The crash of Russia’s Luna-25 spacecraft into the moon over the weekend isn’t just a setback for President Vladimir Putin’s ambitions to overcome war-related sanctions. It’s also an embarrassment for Chinese President Xi Jinping—Putin’s partner in building a proposed base on the moon meant to challenge the US and its space allies.
The Russian spacecraft was aiming to be the first to land near the south pole, the intended location of a joint base that space agencies in China and Russia announced in 2021 they had agreed to build together. Wu Yanhua, the chief designer of China’s major deep space exploration project, led a delegation to the Vostochny Cosmodrome in Russia’s far east to attend the launch and discuss deepening cooperation between the two countries’ space programmes, Chinese media reported earlier this month.
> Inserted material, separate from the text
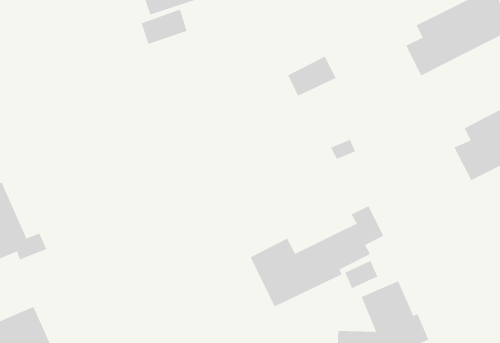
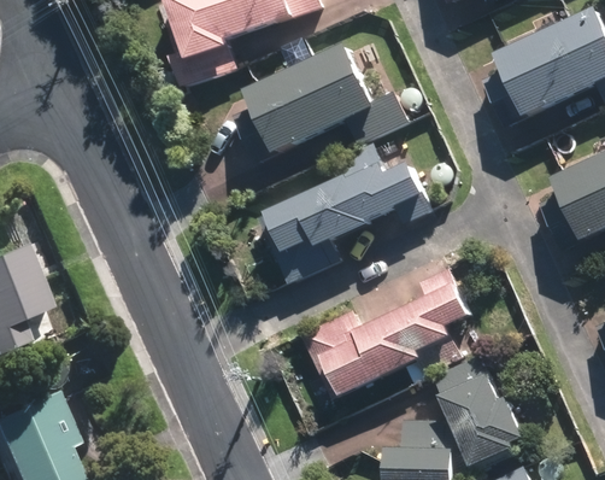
building: none -> [243,53,371,156]
building: none -> [264,148,418,280]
Now that the mission has ended in failure, Chinese media reports on the crash have been far and few between, with the official Xinhua news agency only carrying a terse five-sentence missive on Sunday. “This failure is expected to deal a blow to Russia’s ambitions," Hu Xijin, the former editor of the Communist Party-controlled Global Times, wrote in an opinion piece for the newspaper, adding that “the West should not underestimate Russia just because its lunar programme has failed".
Luna-25 was the first Russian spacecraft to attempt a moon landing since the end of the Soviet Union. “We will have to learn everything again," space historian Alexander Zheleznyakov told privately owned Russian media group RBC.